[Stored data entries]
━━━━━━━━
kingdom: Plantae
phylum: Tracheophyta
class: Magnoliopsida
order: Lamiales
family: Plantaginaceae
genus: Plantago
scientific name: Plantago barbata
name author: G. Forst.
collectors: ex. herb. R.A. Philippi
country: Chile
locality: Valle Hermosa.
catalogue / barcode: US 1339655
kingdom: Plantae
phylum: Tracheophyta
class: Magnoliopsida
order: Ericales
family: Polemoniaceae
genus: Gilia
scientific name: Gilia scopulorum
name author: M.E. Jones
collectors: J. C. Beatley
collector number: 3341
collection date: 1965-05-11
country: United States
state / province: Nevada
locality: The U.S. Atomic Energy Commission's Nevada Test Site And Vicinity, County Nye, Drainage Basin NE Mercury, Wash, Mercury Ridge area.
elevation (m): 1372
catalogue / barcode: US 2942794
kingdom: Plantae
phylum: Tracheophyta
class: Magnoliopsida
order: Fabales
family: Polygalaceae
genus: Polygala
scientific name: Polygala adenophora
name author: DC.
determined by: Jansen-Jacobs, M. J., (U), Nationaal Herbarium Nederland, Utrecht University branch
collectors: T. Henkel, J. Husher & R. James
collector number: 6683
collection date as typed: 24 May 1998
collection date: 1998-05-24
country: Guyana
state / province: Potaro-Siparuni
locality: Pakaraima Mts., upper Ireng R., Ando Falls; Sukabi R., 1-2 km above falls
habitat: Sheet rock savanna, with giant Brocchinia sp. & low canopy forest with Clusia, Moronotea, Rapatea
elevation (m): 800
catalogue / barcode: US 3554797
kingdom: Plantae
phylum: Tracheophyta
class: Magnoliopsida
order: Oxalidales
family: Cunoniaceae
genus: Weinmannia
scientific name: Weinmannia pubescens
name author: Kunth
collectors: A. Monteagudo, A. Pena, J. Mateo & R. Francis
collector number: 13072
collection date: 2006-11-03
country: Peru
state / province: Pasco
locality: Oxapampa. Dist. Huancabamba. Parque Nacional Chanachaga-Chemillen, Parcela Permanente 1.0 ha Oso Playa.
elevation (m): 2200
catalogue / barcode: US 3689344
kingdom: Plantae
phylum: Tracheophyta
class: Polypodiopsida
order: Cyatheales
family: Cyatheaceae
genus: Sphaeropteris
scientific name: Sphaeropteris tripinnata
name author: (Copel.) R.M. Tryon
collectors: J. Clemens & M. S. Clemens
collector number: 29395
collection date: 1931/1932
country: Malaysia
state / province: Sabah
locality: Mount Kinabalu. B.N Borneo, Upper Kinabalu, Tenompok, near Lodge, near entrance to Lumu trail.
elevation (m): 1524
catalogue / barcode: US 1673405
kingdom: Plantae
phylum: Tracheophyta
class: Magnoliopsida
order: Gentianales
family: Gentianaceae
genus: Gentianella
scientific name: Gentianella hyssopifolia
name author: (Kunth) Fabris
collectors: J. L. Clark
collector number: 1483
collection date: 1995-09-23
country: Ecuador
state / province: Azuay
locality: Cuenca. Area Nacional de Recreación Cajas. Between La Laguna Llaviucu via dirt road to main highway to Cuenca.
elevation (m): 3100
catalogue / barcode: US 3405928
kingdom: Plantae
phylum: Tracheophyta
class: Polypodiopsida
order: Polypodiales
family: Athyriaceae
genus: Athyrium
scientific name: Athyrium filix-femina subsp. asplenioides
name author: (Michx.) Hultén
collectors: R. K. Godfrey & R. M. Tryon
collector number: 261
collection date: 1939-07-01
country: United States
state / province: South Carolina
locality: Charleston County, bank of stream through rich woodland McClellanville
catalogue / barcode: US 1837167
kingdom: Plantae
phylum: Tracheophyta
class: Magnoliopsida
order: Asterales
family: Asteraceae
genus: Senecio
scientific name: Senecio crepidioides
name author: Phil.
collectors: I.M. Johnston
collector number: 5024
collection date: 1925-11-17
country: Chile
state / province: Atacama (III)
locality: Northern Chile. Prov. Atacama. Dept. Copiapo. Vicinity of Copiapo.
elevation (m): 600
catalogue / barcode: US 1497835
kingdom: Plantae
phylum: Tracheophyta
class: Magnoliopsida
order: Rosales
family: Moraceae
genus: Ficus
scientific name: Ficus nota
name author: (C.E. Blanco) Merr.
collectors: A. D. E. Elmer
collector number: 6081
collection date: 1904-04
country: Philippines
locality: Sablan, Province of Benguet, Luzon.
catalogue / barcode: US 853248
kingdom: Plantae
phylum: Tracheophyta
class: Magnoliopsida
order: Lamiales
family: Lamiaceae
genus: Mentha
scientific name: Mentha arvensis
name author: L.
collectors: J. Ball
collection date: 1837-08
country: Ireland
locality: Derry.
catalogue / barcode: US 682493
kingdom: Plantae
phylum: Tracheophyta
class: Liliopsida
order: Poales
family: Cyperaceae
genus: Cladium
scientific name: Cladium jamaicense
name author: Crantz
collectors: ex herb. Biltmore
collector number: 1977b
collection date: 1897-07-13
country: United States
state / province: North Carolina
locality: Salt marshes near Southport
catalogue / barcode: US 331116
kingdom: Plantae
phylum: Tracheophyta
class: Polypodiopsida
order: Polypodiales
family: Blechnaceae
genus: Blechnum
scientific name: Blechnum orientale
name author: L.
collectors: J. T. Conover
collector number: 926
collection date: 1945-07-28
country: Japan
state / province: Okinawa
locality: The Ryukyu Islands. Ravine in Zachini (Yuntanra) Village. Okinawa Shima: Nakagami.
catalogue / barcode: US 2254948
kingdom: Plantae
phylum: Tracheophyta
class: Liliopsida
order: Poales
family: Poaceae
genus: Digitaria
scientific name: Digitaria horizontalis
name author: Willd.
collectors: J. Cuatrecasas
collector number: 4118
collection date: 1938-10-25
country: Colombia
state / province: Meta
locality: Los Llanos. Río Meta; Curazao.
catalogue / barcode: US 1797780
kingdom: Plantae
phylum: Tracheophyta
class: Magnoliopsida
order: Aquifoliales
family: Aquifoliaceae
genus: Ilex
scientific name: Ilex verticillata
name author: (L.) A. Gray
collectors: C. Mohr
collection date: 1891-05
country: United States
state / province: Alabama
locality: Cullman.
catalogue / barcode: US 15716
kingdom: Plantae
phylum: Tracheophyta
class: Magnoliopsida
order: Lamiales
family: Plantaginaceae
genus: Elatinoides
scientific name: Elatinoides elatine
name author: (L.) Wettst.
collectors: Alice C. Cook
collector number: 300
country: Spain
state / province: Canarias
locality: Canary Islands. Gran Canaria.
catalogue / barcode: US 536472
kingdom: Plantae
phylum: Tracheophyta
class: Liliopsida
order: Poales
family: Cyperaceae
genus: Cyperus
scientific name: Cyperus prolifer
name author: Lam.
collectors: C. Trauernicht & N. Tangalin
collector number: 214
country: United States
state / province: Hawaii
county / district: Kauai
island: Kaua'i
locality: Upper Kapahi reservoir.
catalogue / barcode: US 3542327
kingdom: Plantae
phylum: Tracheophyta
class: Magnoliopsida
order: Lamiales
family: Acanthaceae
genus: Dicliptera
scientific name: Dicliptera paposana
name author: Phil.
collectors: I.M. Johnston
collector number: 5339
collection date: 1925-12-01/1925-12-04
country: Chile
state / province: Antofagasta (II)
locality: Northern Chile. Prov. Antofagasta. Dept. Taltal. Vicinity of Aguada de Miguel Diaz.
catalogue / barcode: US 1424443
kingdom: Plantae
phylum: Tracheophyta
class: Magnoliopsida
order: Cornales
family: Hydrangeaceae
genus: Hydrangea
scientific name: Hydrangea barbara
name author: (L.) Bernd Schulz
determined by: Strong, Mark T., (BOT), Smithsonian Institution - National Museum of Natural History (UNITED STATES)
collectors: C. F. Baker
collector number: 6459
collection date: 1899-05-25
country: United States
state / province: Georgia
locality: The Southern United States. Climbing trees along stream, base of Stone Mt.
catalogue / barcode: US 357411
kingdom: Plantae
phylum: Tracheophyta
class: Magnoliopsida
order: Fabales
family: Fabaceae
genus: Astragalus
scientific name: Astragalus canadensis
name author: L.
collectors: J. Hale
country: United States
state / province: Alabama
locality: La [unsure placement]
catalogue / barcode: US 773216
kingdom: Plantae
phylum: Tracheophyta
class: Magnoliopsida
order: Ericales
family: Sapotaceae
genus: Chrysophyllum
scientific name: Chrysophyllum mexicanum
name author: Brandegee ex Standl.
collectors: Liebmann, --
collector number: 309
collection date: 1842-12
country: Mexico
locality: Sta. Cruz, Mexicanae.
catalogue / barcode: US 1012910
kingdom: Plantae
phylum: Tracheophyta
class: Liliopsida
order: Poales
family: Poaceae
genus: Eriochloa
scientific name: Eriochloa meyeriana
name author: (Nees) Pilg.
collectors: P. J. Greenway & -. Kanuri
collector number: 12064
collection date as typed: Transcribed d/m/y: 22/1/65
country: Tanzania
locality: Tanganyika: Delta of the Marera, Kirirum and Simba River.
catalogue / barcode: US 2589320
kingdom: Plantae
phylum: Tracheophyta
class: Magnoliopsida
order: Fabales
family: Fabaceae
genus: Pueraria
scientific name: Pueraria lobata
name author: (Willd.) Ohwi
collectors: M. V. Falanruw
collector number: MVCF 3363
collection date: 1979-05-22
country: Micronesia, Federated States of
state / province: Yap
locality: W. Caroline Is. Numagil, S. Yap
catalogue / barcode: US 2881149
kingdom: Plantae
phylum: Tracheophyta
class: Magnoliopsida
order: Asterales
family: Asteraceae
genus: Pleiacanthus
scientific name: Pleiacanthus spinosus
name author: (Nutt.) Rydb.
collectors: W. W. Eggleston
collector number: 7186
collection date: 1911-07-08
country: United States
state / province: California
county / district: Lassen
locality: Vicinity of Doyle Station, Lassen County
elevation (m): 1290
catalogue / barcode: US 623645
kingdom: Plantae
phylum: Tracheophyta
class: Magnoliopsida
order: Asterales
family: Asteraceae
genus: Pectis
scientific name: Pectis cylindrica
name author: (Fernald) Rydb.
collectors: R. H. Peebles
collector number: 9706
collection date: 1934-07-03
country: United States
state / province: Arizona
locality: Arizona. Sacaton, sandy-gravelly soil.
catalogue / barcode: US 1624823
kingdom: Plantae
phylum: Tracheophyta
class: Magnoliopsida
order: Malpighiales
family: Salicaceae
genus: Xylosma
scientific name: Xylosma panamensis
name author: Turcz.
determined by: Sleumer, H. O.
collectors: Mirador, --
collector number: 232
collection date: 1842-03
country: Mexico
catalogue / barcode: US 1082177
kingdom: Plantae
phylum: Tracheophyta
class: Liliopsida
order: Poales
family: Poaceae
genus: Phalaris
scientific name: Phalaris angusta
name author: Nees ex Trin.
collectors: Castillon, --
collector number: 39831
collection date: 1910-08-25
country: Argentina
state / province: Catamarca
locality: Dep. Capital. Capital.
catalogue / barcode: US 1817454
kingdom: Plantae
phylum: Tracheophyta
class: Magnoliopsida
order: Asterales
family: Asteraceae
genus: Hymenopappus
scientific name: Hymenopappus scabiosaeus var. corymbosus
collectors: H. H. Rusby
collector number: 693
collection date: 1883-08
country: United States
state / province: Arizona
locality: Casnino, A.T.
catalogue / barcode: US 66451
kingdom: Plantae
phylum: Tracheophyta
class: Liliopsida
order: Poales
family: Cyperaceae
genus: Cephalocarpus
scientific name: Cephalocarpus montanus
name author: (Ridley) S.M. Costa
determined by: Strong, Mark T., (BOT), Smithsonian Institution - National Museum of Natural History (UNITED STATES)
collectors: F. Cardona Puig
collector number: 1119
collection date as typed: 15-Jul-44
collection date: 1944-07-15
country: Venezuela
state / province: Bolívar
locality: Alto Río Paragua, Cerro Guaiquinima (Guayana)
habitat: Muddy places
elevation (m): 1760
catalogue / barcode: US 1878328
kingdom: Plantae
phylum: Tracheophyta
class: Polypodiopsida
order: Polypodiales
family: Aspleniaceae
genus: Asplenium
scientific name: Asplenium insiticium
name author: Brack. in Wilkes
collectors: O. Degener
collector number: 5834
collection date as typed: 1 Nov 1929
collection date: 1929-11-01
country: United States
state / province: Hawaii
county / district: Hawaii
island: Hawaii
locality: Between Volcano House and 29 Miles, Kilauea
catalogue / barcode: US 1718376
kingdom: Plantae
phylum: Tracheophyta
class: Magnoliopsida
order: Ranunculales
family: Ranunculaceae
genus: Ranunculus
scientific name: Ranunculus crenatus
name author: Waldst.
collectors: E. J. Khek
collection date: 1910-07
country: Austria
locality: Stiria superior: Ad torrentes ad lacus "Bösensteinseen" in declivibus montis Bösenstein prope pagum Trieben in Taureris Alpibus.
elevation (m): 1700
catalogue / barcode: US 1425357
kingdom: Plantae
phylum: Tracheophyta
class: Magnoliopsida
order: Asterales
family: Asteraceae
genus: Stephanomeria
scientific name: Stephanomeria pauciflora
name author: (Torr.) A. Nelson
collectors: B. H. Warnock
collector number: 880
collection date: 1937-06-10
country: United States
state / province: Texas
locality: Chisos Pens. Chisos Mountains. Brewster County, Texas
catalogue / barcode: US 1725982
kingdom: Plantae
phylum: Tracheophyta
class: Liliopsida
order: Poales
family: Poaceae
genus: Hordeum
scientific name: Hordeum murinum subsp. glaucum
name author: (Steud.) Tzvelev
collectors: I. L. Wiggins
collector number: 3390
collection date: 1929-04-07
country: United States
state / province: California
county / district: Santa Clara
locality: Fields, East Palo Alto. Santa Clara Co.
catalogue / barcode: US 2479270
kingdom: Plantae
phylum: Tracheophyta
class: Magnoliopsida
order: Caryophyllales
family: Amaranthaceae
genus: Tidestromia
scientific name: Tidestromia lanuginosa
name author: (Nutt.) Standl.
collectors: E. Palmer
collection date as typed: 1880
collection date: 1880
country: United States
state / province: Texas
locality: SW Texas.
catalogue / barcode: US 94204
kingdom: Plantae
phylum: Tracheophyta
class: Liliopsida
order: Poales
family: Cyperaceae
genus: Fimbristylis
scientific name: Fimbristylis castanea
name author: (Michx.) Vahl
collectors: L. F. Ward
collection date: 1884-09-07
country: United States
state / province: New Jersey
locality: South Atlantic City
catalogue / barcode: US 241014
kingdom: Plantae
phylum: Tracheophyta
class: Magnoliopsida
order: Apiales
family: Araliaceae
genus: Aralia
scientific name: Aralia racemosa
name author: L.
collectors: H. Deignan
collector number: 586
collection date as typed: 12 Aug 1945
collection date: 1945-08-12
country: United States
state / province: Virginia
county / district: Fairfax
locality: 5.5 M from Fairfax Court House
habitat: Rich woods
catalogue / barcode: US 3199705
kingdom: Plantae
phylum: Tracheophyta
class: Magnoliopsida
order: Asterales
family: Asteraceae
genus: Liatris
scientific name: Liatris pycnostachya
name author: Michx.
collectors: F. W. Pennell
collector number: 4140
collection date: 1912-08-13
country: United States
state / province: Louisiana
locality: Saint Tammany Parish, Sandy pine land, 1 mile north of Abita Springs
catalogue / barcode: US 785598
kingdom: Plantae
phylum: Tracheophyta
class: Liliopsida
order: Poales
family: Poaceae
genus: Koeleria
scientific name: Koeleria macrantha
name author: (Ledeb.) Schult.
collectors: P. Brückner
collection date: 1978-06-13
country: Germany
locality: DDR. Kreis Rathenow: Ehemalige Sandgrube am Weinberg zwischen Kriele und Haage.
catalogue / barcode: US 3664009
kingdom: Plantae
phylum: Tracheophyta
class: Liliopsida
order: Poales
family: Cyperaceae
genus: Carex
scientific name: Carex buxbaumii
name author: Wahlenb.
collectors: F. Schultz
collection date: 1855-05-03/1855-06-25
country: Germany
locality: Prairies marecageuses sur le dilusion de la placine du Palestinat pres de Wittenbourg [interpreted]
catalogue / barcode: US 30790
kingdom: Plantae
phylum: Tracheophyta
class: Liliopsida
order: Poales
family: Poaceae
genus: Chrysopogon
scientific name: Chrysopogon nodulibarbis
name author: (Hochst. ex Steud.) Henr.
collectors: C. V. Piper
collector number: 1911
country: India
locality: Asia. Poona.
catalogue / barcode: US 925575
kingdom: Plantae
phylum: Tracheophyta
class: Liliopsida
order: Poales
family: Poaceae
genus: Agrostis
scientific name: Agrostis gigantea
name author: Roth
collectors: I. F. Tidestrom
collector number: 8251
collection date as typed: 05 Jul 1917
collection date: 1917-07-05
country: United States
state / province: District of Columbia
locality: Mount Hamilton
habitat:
━━━━━━━━
» WHAT IS BEING ASKED
Transcribe the part of the data above that opens with the line containing "order: Gentianales" and closes with the line containing "country: Philippines".

» THE SOLUTION
order: Gentianales
family: Gentianaceae
genus: Gentianella
scientific name: Gentianella hyssopifolia
name author: (Kunth) Fabris
collectors: J. L. Clark
collector number: 1483
collection date: 1995-09-23
country: Ecuador
state / province: Azuay
locality: Cuenca. Area Nacional de Recreación Cajas. Between La Laguna Llaviucu via dirt road to main highway to Cuenca.
elevation (m): 3100
catalogue / barcode: US 3405928
kingdom: Plantae
phylum: Tracheophyta
class: Polypodiopsida
order: Polypodiales
family: Athyriaceae
genus: Athyrium
scientific name: Athyrium filix-femina subsp. asplenioides
name author: (Michx.) Hultén
collectors: R. K. Godfrey & R. M. Tryon
collector number: 261
collection date: 1939-07-01
country: United States
state / province: South Carolina
locality: Charleston County, bank of stream through rich woodland McClellanville
catalogue / barcode: US 1837167
kingdom: Plantae
phylum: Tracheophyta
class: Magnoliopsida
order: Asterales
family: Asteraceae
genus: Senecio
scientific name: Senecio crepidioides
name author: Phil.
collectors: I.M. Johnston
collector number: 5024
collection date: 1925-11-17
country: Chile
state / province: Atacama (III)
locality: Northern Chile. Prov. Atacama. Dept. Copiapo. Vicinity of Copiapo.
elevation (m): 600
catalogue / barcode: US 1497835
kingdom: Plantae
phylum: Tracheophyta
class: Magnoliopsida
order: Rosales
family: Moraceae
genus: Ficus
scientific name: Ficus nota
name author: (C.E. Blanco) Merr.
collectors: A. D. E. Elmer
collector number: 6081
collection date: 1904-04
country: Philippines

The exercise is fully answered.